*** Records supplied Section Begins ***

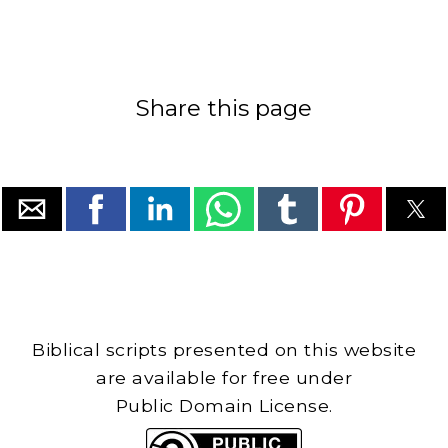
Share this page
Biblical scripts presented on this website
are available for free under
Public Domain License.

*** Records supplied Section Ends ***
*** Records supplied Section Begins ***

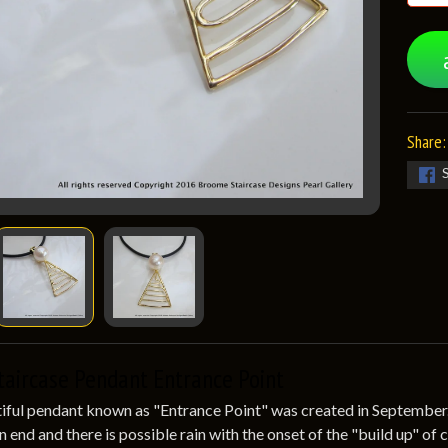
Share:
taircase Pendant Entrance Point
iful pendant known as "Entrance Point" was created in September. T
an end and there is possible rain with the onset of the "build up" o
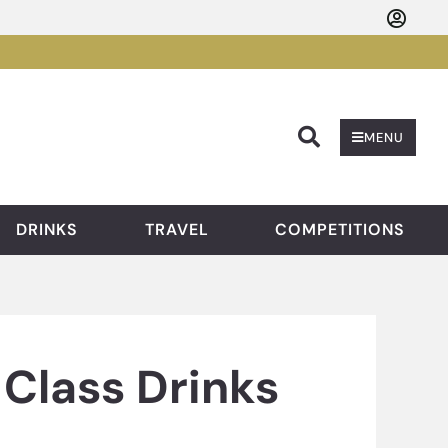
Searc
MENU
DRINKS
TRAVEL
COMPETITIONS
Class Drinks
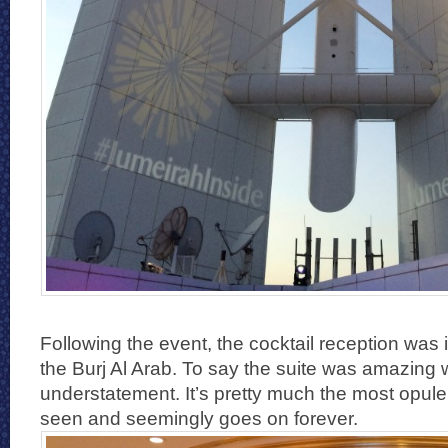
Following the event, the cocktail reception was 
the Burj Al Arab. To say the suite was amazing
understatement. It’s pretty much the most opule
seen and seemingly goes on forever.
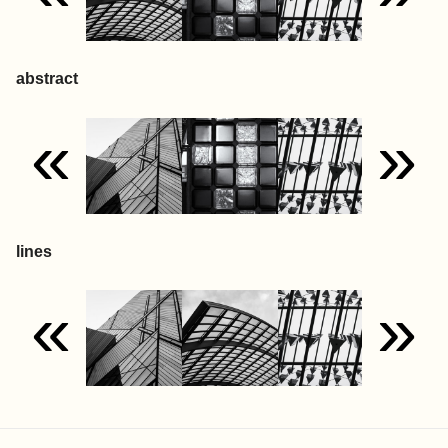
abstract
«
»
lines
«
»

*** Records supplied Section Ends ***

Task item:
For the word "Point", find all matching lines in the entries above and copy them out.

Answer:
taircase Pendant Entrance Point
iful pendant known as "Entrance Point" was created in September. T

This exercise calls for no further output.